* _Work instruction_:
Would you restate every entry that follows, word for word, and leave out the pictures?

[Saved data entries]
"""
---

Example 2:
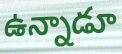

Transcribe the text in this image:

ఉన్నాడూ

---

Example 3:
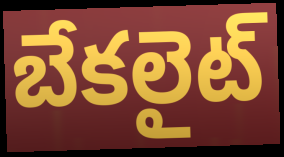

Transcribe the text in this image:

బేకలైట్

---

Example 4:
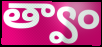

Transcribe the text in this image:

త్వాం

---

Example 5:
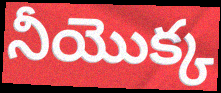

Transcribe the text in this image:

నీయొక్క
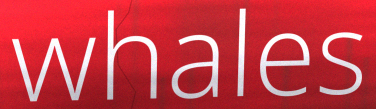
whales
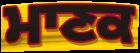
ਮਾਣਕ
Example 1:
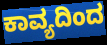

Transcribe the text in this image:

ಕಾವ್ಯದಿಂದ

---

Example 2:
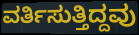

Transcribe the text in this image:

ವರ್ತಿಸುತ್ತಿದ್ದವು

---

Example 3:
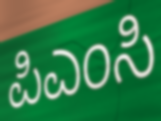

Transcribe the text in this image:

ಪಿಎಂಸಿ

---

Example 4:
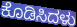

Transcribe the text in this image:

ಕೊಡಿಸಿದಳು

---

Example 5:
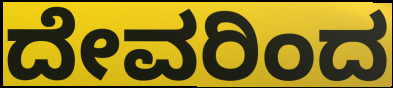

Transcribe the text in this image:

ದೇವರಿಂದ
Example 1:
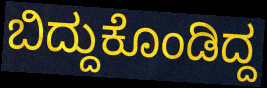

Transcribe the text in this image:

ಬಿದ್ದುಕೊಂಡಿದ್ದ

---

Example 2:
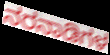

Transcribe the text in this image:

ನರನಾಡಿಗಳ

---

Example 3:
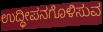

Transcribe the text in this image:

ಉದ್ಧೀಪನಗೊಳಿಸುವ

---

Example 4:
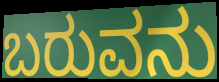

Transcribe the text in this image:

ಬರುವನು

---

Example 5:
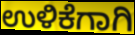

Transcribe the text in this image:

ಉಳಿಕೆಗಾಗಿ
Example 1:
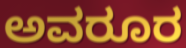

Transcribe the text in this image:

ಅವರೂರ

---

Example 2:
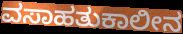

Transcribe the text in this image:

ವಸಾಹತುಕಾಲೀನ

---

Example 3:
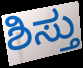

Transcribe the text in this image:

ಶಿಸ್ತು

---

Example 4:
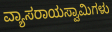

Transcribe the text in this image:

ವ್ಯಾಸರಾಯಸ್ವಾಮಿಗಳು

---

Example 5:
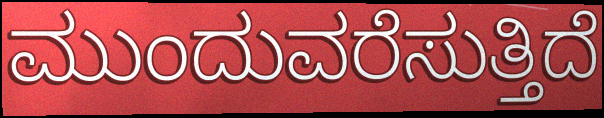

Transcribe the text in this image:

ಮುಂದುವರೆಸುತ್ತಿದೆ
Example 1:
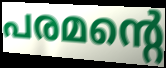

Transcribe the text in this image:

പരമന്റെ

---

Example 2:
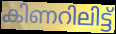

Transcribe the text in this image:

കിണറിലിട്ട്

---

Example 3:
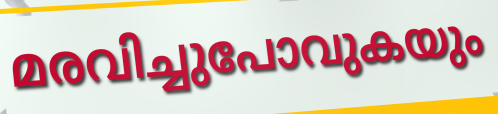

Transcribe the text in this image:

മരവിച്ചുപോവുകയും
"""
* _Your solution_:
---

Example 2:

Transcribe the text in this image:

ఉన్నాడూ

---

Example 3:

Transcribe the text in this image:

బేకలైట్

---

Example 4:

Transcribe the text in this image:

త్వాం

---

Example 5:

Transcribe the text in this image:

నీయొక్క
whales
ਮਾਣਕ
Example 1:

Transcribe the text in this image:

ಕಾವ್ಯದಿಂದ

---

Example 2:

Transcribe the text in this image:

ವರ್ತಿಸುತ್ತಿದ್ದವು

---

Example 3:

Transcribe the text in this image:

ಪಿಎಂಸಿ

---

Example 4:

Transcribe the text in this image:

ಕೊಡಿಸಿದಳು

---

Example 5:

Transcribe the text in this image:

ದೇವರಿಂದ
Example 1:

Transcribe the text in this image:

ಬಿದ್ದುಕೊಂಡಿದ್ದ

---

Example 2:

Transcribe the text in this image:

ನರನಾಡಿಗಳ

---

Example 3:

Transcribe the text in this image:

ಉದ್ಧೀಪನಗೊಳಿಸುವ

---

Example 4:

Transcribe the text in this image:

ಬರುವನು

---

Example 5:

Transcribe the text in this image:

ಉಳಿಕೆಗಾಗಿ
Example 1:

Transcribe the text in this image:

ಅವರೂರ

---

Example 2:

Transcribe the text in this image:

ವಸಾಹತುಕಾಲೀನ

---

Example 3:

Transcribe the text in this image:

ಶಿಸ್ತು

---

Example 4:

Transcribe the text in this image:

ವ್ಯಾಸರಾಯಸ್ವಾಮಿಗಳು

---

Example 5:

Transcribe the text in this image:

ಮುಂದುವರೆಸುತ್ತಿದೆ
Example 1:

Transcribe the text in this image:

പരമന്റെ

---

Example 2:

Transcribe the text in this image:

കിണറിലിട്ട്

---

Example 3:

Transcribe the text in this image:

മരവിച്ചുപോവുകയും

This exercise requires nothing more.